● EXERCISE OBJECTIVE
The records below should be copied in full, exactly as shown.

● THE INPUT
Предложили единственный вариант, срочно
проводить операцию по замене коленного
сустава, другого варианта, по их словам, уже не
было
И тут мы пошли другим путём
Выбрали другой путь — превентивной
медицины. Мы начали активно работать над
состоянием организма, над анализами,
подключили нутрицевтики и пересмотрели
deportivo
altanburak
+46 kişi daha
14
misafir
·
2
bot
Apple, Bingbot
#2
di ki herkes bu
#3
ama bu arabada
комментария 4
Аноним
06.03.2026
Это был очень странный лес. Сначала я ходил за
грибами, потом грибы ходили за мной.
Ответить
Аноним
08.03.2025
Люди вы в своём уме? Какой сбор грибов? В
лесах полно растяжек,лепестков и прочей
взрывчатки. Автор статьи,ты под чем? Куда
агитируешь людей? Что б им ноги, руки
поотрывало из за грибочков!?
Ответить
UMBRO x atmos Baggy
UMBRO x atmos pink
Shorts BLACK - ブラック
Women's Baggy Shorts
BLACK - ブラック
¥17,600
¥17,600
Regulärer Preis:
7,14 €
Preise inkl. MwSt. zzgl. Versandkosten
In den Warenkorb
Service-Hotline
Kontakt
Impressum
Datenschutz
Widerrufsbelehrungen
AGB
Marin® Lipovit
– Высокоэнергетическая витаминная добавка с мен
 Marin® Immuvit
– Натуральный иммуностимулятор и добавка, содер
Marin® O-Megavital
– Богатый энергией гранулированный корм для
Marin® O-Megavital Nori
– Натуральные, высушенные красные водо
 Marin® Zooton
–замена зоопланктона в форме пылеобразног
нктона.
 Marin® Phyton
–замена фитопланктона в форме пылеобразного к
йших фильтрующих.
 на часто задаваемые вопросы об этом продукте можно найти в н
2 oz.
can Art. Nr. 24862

● EXPECTED ANSWER
Предложили единственный вариант, срочно
проводить операцию по замене коленного
сустава, другого варианта, по их словам, уже не
было
И тут мы пошли другим путём
Выбрали другой путь — превентивной
медицины. Мы начали активно работать над
состоянием организма, над анализами,
подключили нутрицевтики и пересмотрели
deportivo
altanburak
+46 kişi daha
14
misafir
·
2
bot
Apple, Bingbot
#2
di ki herkes bu
#3
ama bu arabada
комментария 4
Аноним
06.03.2026
Это был очень странный лес. Сначала я ходил за
грибами, потом грибы ходили за мной.
Ответить
Аноним
08.03.2025
Люди вы в своём уме? Какой сбор грибов? В
лесах полно растяжек,лепестков и прочей
взрывчатки. Автор статьи,ты под чем? Куда
агитируешь людей? Что б им ноги, руки
поотрывало из за грибочков!?
Ответить
UMBRO x atmos Baggy
UMBRO x atmos pink
Shorts BLACK - ブラック
Women's Baggy Shorts
BLACK - ブラック
¥17,600
¥17,600
Regulärer Preis:
7,14 €
Preise inkl. MwSt. zzgl. Versandkosten
In den Warenkorb
Service-Hotline
Kontakt
Impressum
Datenschutz
Widerrufsbelehrungen
AGB
Marin® Lipovit
– Высокоэнергетическая витаминная добавка с мен
 Marin® Immuvit
– Натуральный иммуностимулятор и добавка, содер
Marin® O-Megavital
– Богатый энергией гранулированный корм для
Marin® O-Megavital Nori
– Натуральные, высушенные красные водо
 Marin® Zooton
–замена зоопланктона в форме пылеобразног
нктона.
 Marin® Phyton
–замена фитопланктона в форме пылеобразного к
йших фильтрующих.
 на часто задаваемые вопросы об этом продукте можно найти в н
2 oz.
can Art. Nr. 24862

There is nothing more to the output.